Gatti, ospedali e margherite

Poesia da ascoltare: dal Festivaletteratura di Mantova, Vivian Lamarque legge Wisława Szymborska

di Giulia Bondi
@gnomade

 

22 settembre 2014 – “Morire – questo a un gatto non si fa”. Comincia citando “Il gatto in un appartamento vuoto” di Wisława Szymborska il libro di Vivian Lamarque “Poesie per un gatto” (Mondadori, 2013). Una raccolta che la poetessa milanese di origine trentina ha scritto “su committenza” del proprio gatto, Ignazio.
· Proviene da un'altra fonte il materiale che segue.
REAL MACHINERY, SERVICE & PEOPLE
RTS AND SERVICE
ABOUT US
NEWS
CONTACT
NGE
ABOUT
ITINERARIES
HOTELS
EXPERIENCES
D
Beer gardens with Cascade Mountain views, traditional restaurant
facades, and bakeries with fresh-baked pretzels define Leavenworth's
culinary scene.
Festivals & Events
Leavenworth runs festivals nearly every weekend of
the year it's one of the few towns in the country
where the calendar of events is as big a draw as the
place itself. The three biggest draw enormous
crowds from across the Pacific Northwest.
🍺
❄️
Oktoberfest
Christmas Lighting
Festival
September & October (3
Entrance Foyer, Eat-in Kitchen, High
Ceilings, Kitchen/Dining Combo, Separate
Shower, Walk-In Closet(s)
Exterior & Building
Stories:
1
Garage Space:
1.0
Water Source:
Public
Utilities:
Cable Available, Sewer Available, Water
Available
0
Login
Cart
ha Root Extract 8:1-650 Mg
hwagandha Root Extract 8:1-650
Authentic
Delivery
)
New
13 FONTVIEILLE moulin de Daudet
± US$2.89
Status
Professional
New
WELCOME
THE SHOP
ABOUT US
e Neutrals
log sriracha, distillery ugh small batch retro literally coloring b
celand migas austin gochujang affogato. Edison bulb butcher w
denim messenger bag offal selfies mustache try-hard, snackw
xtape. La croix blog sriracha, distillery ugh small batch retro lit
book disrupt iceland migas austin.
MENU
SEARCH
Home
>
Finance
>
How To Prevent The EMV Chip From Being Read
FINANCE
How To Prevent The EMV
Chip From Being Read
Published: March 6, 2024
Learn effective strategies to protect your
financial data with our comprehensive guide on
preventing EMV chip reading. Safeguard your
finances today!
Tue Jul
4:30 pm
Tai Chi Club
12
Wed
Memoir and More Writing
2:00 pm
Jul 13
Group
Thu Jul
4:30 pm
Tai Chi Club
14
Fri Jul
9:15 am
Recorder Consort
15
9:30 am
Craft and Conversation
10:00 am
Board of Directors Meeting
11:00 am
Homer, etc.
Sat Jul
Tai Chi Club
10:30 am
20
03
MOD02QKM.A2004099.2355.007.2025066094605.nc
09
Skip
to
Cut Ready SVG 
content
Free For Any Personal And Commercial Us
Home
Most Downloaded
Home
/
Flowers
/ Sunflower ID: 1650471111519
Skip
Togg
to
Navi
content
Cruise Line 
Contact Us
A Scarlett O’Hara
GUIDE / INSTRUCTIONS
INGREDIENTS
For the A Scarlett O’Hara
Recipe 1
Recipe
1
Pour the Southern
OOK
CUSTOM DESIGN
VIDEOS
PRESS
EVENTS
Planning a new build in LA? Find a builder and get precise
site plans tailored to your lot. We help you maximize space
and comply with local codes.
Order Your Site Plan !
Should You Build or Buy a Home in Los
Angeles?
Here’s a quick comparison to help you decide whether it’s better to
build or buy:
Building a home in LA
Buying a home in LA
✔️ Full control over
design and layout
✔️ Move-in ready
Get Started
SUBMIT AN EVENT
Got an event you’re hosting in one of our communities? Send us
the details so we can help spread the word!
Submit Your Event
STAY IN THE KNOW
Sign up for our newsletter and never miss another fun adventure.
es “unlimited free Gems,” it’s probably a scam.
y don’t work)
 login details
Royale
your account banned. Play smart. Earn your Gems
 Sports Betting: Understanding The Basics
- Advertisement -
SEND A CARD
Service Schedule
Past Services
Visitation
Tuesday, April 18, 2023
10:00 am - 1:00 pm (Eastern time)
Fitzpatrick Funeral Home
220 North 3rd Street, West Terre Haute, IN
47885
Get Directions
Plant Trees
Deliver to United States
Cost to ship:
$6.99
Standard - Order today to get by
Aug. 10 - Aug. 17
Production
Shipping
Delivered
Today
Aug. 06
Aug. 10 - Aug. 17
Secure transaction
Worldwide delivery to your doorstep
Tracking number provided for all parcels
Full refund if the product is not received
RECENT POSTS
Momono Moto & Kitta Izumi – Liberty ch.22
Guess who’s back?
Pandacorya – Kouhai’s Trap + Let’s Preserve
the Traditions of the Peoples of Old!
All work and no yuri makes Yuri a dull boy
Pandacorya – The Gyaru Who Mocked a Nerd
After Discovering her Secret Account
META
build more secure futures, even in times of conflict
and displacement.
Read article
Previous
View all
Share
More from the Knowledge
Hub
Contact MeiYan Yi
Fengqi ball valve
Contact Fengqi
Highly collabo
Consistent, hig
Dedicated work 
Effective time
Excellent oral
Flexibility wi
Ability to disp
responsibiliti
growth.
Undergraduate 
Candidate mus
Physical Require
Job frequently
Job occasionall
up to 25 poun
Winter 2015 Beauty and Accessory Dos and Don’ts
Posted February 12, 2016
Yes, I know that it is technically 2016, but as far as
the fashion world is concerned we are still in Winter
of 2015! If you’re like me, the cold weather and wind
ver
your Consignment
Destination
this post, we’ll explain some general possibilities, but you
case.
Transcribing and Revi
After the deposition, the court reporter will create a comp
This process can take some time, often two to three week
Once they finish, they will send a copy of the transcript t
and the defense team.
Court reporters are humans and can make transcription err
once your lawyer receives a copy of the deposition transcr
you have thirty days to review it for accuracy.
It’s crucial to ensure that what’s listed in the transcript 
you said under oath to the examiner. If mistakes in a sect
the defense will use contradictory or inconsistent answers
Ed è cominciato così il pomeriggio del Festivaletteratura di Mantova, “Lamarque legge Lamarque e Szymborska”, nel quale Lamarque ha alternato propri brani a quelli dell’autrice polacca, premio Nobel per la Letteratura nel 1996.

Capelli lisci, color grigio perla come la sua giacca, Lamarque scartabella tra libri e fogli fotocopiati e ride spesso, anche se parla di argomenti terribili come assenze, morti e ospedali, ma sempre con la leggerezza di una bambina e le rime baciate tra “vita” e “margherita”.

Nella lettura Lamarque alterna, accostandoli per argomento, i propri versi a quelli di Szymborska. “Siamo poeti/vogliateci bene da vivi di più/da morti di meno/che tanto non lo sapremo”, legge dal “PS” della propria poesia “A vacanza conclusa”. E poi subito elogia, con i versi di Szymborska, chi “non scrive poesie”, non te le vuole propinare quando ti invita a pranzo, non ne ha di vecchie nei cassetti né di recenti nella borsetta (In lode di mia sorella).

 

Ecco alcune celebri poesie di Szymborska lette da Vivian Lamarque. Cliccando sui titoli si può accedere a siti web che ne riportano i testi.

(Se il vostro browser non vi permette di ascoltare le poesie direttamente dal sito di Q Code, cliccate qui.)

 

Addio a una vista

 

 

 

Il silenzio delle piante

 

 

 

 

Dopo ogni guerra

 

 

L’anima

 

 

 

Relazione dall’ospedale

 

…seguita da una poesia di Lamarque sullo stesso argomento

Infine, alcuni versi di Lamarque proprio sulla scrittura e la poesia.

 

 

 

È quasi facile fare una poesia, dice Vivian. Lei che sa cantare con parole semplici e terribili. Lei che mentre racconta di morti e lenzuola d’ospedale non può comunque, quasi mai, staccarsi dal sorriso che la accompagna, come un allegato non vendibile separatamente. Lei che ha coscienza dell’ironia involontaria della vita e, forse per questo, quasi sempre, speranza. Lei, Vivian, che come Wislawa riesce ad abitare e raccontarci quei luoghi della vita (e dell’anima) dove si trovano unite la gioia e la tristezza.